What is needed:
Produce word for word the lines of the data below running from the one that has "The following statistics" to the one that has "Activity | 4 |", inclusive, and no others.

Dataset entries
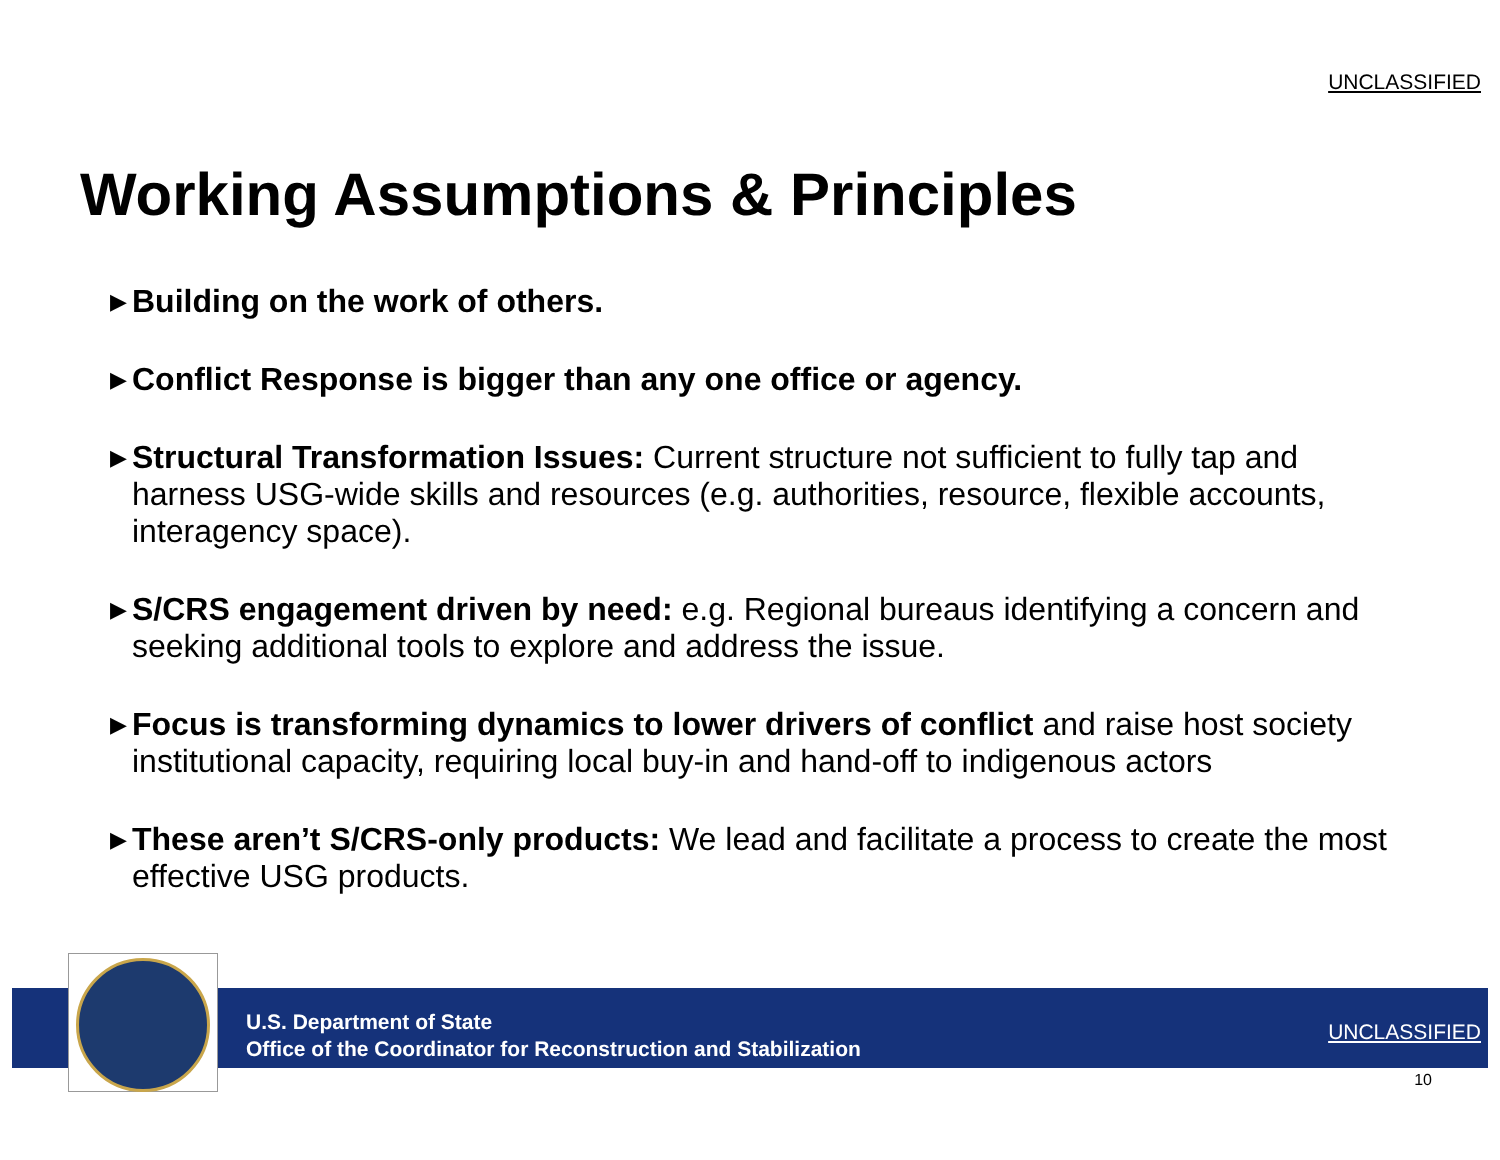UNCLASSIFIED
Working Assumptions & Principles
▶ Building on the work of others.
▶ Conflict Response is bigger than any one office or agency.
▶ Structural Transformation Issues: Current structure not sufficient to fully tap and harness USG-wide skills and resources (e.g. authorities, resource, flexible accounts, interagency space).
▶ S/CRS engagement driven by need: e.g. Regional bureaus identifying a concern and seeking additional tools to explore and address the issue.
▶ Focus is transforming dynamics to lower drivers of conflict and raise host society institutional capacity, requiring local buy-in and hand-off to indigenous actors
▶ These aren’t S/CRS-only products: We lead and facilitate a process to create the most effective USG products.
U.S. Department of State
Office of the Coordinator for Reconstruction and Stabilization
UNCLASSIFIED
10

---

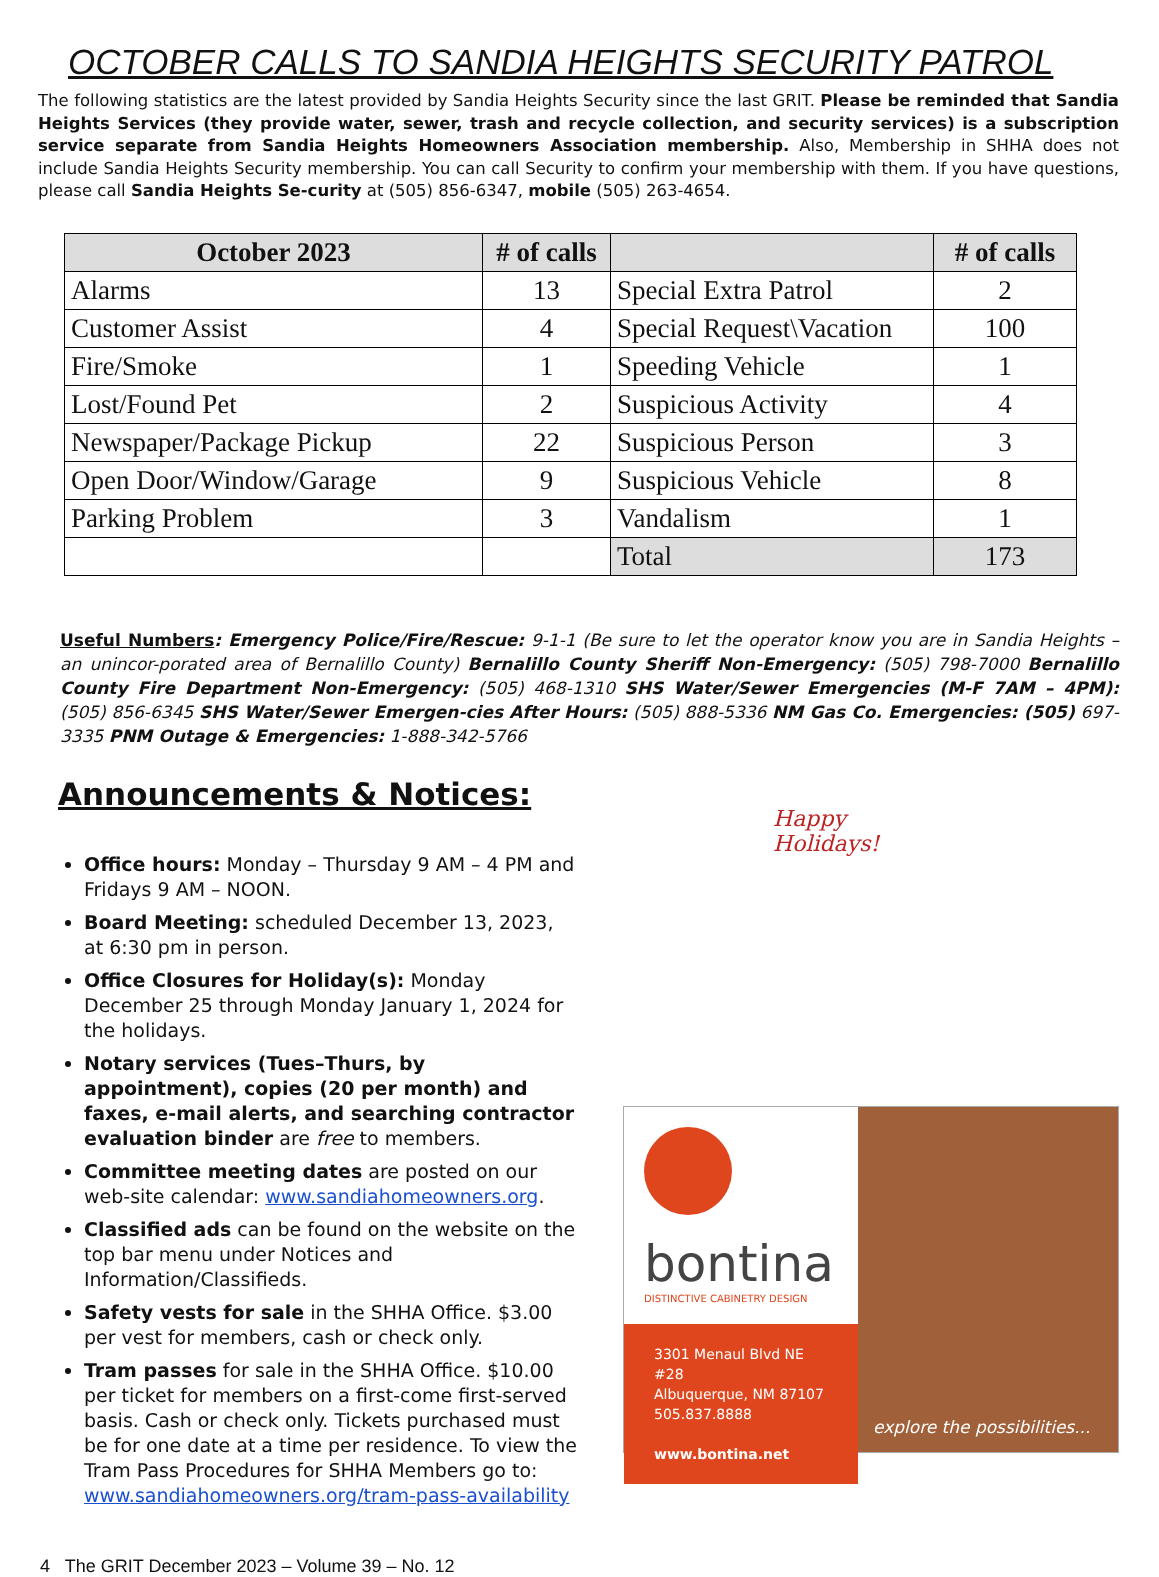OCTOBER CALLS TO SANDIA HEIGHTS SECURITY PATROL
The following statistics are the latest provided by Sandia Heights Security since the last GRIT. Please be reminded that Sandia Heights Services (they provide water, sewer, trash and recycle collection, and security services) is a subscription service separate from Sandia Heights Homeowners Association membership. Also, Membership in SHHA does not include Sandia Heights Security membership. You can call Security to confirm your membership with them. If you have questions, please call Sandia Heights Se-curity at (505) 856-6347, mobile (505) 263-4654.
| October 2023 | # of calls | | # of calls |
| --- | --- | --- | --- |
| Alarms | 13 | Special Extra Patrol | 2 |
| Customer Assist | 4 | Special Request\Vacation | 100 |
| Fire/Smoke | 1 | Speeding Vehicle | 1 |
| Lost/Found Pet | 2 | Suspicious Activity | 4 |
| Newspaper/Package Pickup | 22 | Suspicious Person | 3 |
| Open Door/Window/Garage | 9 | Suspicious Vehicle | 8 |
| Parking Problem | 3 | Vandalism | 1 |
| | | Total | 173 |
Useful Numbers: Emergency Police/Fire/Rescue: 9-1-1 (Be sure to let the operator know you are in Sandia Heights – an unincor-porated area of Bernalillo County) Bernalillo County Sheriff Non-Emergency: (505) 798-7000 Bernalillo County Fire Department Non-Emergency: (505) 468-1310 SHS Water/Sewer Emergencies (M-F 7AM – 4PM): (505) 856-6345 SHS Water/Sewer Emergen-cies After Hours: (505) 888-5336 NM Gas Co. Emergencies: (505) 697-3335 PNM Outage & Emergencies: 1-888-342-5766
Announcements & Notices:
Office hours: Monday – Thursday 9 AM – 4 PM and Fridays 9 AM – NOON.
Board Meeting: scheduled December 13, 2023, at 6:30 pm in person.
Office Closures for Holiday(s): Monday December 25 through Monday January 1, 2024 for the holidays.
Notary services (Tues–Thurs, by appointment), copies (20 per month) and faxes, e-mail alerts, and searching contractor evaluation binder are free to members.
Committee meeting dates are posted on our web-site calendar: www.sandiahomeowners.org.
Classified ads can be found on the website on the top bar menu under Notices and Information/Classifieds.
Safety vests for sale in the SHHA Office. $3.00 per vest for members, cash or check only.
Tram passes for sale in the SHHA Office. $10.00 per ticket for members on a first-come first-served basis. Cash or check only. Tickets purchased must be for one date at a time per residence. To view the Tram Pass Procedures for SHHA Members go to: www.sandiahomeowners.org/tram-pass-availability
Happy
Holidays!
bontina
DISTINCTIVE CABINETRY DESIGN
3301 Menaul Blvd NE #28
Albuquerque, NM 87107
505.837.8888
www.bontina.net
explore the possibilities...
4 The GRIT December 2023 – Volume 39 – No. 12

Solution:
The following statistics are the latest provided by Sandia Heights Security since the last GRIT. Please be reminded that Sandia Heights Services (they provide water, sewer, trash and recycle collection, and security services) is a subscription service separate from Sandia Heights Homeowners Association membership. Also, Membership in SHHA does not include Sandia Heights Security membership. You can call Security to confirm your membership with them. If you have questions, please call Sandia Heights Se-curity at (505) 856-6347, mobile (505) 263-4654.
| October 2023 | # of calls | | # of calls |
| --- | --- | --- | --- |
| Alarms | 13 | Special Extra Patrol | 2 |
| Customer Assist | 4 | Special Request\Vacation | 100 |
| Fire/Smoke | 1 | Speeding Vehicle | 1 |
| Lost/Found Pet | 2 | Suspicious Activity | 4 |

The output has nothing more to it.